YOUR OBJECTIVE:
Take the entries below and print, exactly, the stretch from the line containing "M515 26H646L655 30 637 72 602 62Z" through the line containing "M279 144 374", both included.

MATERIAL FOR THIS EXERCISE:
-----
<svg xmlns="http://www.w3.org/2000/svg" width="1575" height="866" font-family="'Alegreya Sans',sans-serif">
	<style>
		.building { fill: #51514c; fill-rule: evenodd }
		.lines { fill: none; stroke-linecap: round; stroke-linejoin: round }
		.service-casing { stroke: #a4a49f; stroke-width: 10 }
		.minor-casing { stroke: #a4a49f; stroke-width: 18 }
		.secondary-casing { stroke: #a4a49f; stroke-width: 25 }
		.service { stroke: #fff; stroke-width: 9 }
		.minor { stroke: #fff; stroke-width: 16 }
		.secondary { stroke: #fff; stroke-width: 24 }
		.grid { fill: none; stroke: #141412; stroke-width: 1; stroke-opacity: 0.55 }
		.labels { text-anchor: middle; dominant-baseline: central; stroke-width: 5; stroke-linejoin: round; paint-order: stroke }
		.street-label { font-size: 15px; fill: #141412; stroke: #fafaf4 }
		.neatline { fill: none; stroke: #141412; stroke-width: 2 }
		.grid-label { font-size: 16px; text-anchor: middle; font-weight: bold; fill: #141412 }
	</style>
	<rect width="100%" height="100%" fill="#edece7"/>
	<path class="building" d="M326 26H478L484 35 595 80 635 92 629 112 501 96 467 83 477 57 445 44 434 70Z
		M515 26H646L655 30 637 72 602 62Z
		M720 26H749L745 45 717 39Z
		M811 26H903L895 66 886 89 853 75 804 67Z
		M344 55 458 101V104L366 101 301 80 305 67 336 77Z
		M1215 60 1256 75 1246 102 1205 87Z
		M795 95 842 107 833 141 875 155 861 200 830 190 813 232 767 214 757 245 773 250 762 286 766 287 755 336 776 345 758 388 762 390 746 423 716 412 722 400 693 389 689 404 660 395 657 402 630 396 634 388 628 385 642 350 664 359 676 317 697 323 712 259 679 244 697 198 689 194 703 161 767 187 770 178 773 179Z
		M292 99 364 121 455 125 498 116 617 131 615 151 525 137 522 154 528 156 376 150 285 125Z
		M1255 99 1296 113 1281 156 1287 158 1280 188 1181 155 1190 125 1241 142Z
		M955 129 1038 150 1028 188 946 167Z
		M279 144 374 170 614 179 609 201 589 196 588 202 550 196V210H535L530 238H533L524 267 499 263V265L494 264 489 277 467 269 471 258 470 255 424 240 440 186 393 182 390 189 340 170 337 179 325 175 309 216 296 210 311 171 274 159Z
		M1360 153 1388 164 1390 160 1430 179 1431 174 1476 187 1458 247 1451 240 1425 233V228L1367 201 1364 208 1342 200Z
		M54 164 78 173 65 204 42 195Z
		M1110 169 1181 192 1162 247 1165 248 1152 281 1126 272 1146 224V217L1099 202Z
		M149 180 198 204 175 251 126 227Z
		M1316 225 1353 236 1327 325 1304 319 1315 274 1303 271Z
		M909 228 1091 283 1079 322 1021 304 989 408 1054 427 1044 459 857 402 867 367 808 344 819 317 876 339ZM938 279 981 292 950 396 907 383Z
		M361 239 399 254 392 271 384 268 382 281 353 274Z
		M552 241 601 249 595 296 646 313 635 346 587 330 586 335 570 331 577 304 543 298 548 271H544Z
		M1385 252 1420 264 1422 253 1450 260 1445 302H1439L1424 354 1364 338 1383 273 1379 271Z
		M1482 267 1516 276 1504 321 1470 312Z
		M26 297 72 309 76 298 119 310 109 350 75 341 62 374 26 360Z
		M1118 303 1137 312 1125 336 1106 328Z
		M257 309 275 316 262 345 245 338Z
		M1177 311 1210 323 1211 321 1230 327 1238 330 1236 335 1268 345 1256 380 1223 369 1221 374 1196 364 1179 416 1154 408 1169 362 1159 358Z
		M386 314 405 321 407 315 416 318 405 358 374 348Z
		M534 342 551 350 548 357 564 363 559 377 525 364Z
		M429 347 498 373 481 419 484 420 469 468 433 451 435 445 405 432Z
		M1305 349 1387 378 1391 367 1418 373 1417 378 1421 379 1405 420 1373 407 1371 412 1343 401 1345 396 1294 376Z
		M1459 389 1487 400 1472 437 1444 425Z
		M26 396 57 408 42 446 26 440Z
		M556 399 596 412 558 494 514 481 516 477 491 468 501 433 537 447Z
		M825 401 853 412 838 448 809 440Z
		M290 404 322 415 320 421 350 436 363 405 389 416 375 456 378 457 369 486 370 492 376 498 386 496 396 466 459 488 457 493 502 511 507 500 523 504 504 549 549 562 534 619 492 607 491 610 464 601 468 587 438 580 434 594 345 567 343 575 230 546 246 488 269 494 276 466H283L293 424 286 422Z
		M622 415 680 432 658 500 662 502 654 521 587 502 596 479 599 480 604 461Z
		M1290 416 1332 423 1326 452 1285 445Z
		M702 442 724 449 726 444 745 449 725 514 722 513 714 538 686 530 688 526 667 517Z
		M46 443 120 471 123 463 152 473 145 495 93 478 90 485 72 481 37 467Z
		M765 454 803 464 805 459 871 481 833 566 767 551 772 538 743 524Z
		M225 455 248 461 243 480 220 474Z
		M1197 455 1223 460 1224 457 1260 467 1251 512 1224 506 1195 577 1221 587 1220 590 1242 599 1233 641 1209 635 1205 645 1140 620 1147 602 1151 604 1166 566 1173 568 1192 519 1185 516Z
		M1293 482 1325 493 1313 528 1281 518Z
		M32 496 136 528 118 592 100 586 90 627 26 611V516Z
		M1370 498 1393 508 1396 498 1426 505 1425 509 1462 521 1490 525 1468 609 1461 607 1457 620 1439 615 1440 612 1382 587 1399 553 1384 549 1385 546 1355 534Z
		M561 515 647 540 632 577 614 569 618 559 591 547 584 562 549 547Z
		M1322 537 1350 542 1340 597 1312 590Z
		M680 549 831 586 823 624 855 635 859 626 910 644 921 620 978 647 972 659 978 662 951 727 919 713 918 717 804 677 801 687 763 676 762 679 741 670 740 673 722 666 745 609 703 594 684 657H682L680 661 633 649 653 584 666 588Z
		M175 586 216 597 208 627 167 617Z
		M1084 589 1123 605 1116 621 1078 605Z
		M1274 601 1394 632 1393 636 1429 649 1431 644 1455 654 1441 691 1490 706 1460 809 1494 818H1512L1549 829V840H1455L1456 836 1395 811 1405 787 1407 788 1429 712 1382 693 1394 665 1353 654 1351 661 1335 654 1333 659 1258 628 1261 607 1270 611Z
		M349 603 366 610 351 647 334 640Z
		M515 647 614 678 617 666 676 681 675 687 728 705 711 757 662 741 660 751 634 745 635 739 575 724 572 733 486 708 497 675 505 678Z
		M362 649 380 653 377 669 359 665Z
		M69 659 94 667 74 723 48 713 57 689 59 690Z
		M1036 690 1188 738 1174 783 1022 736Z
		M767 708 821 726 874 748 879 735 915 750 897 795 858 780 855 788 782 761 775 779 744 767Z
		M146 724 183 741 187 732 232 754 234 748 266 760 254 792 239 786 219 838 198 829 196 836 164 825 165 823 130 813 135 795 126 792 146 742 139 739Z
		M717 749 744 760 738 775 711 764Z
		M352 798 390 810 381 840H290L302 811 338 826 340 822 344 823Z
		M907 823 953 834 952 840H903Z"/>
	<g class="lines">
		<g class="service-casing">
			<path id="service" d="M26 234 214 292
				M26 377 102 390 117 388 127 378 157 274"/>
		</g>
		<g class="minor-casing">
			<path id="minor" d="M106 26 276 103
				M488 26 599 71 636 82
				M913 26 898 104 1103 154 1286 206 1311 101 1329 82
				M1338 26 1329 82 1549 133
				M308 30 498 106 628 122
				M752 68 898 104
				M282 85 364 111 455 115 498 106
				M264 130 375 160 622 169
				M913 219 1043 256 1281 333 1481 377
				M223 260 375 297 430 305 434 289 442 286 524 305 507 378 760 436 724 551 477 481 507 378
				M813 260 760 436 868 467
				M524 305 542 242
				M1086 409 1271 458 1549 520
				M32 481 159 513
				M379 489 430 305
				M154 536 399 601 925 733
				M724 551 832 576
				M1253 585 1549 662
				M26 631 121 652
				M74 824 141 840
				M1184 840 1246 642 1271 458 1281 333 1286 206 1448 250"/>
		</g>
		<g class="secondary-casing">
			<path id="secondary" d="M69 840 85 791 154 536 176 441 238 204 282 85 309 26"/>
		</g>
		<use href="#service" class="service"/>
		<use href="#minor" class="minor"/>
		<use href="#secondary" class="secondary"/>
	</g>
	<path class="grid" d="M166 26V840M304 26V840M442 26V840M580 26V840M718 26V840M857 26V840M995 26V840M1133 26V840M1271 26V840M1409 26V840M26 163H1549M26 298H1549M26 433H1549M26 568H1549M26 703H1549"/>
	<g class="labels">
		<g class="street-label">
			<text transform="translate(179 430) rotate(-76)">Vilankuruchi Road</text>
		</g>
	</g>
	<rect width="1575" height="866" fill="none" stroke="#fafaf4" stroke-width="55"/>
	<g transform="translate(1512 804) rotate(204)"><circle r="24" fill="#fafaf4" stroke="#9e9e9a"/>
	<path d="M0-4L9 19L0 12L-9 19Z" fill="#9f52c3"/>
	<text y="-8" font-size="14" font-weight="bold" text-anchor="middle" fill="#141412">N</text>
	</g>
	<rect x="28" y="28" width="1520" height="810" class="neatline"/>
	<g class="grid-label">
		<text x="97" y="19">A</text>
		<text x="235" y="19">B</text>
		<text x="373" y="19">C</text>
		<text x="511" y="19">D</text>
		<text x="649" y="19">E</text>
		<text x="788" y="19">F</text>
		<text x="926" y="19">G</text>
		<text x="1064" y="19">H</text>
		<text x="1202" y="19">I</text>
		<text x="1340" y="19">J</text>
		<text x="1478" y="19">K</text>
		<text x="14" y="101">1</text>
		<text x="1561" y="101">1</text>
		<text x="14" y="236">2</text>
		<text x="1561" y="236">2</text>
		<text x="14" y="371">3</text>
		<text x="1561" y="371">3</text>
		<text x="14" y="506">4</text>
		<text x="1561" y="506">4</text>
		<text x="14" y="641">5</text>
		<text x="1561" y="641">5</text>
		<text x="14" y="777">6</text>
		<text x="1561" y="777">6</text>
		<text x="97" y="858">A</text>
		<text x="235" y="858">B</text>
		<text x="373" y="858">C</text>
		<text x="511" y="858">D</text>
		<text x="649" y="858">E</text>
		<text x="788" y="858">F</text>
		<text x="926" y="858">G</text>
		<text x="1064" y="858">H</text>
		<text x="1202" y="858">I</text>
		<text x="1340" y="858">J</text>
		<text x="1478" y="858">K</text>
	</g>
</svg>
-----
RESULT FOR THIS TASK:
		M515 26H646L655 30 637 72 602 62Z
		M720 26H749L745 45 717 39Z
		M811 26H903L895 66 886 89 853 75 804 67Z
		M344 55 458 101V104L366 101 301 80 305 67 336 77Z
		M1215 60 1256 75 1246 102 1205 87Z
		M795 95 842 107 833 141 875 155 861 200 830 190 813 232 767 214 757 245 773 250 762 286 766 287 755 336 776 345 758 388 762 390 746 423 716 412 722 400 693 389 689 404 660 395 657 402 630 396 634 388 628 385 642 350 664 359 676 317 697 323 712 259 679 244 697 198 689 194 703 161 767 187 770 178 773 179Z
		M292 99 364 121 455 125 498 116 617 131 615 151 525 137 522 154 528 156 376 150 285 125Z
		M1255 99 1296 113 1281 156 1287 158 1280 188 1181 155 1190 125 1241 142Z
		M955 129 1038 150 1028 188 946 167Z
		M279 144 374 170 614 179 609 201 589 196 588 202 550 196V210H535L530 238H533L524 267 499 263V265L494 264 489 277 467 269 471 258 470 255 424 240 440 186 393 182 390 189 340 170 337 179 325 175 309 216 296 210 311 171 274 159Z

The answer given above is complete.